EXERCISES TO COMPLETE:
1. Which media does the social media marketing essay list as part of traditional advertising?
2. How does the social media marketing essay explain what social media marketing is? Answer in one to three sentences.
3. Can you sum up the social media marketing essay in two sentences?
-- Start of DOCUMENT --
Powered by ProofFactor - Social Proof Notifications

Social Media Marketing Vs. Traditional Advertising

Oct 27, 2017 | 0 comments

Oct 27, 2017 | Essays | 0 comments

Introduction

According to Jaffe (2005), advertising is the art of creating awareness of or spreading about business in the consumers’ minds. In most instances, advertising is mainly to create awareness, but it can also solicit the sale of a product or service eventually. Traditional advertising incorporates billboards, newspapers, radios, and magazines. Social media marketing and traditional advertising are effective tools for marketing. According to Tuten & Solomon (2013), social media is the technology connecting people through chat or sharing something. Some examples of social networks include Twitter, Facebook, Pinterest, and LinkedIn, among others, and they create platforms where social interactions occur, that is, discovering and sharing. Evans (2008) defined social media marketing as using technology to build relationships, attract new customers, and drive repeat businesses by sharing with friends or through friends. Social media marketing is simply word of mouth powered by technology and is also a great way of attracting new customers and driving new customers. The essay will discuss social media marketing compared to traditional advertising.

Traditional advertising tries to find and convert new prospects into customers, while social media marketing values existing customers as the best assets.
-- End of DOCUMENT --
-- Start of DATASET EXTRACT --
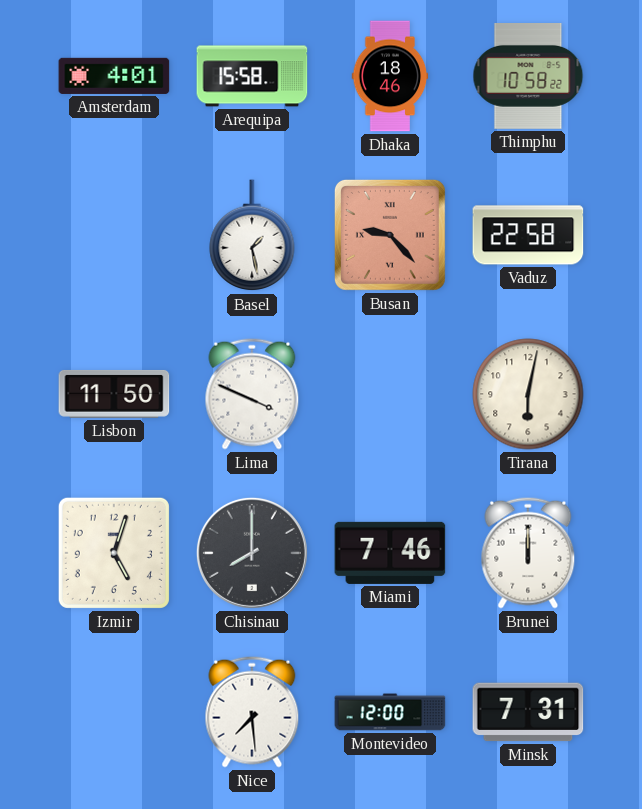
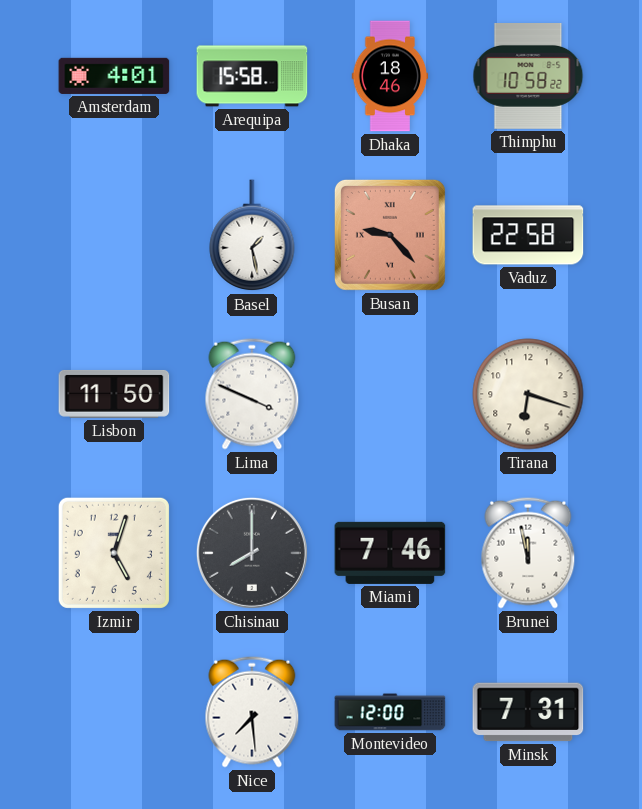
Tirana: 6:02 -> 6:18
Brunei: 12:00 -> 11:58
-- End of DATASET EXTRACT --
SOLUTIONS TO EACH TASK:
1. Billboards, newspapers, radios, and magazines.

2. Citing Evans (2008), the essay defines it as using technology to build relationships, attract new customers, and drive repeat business by sharing with friends or through friends. It sums this up as word of mouth powered by technology.

3. The essay defines advertising as creating awareness of a business in consumers' minds, traditionally through billboards, newspapers, radios, and magazines, and social media marketing as technology-driven word of mouth that builds relationships and attracts customers. It sets out to compare the two, noting that traditional advertising seeks to convert new prospects while social media marketing treats existing customers as the best assets.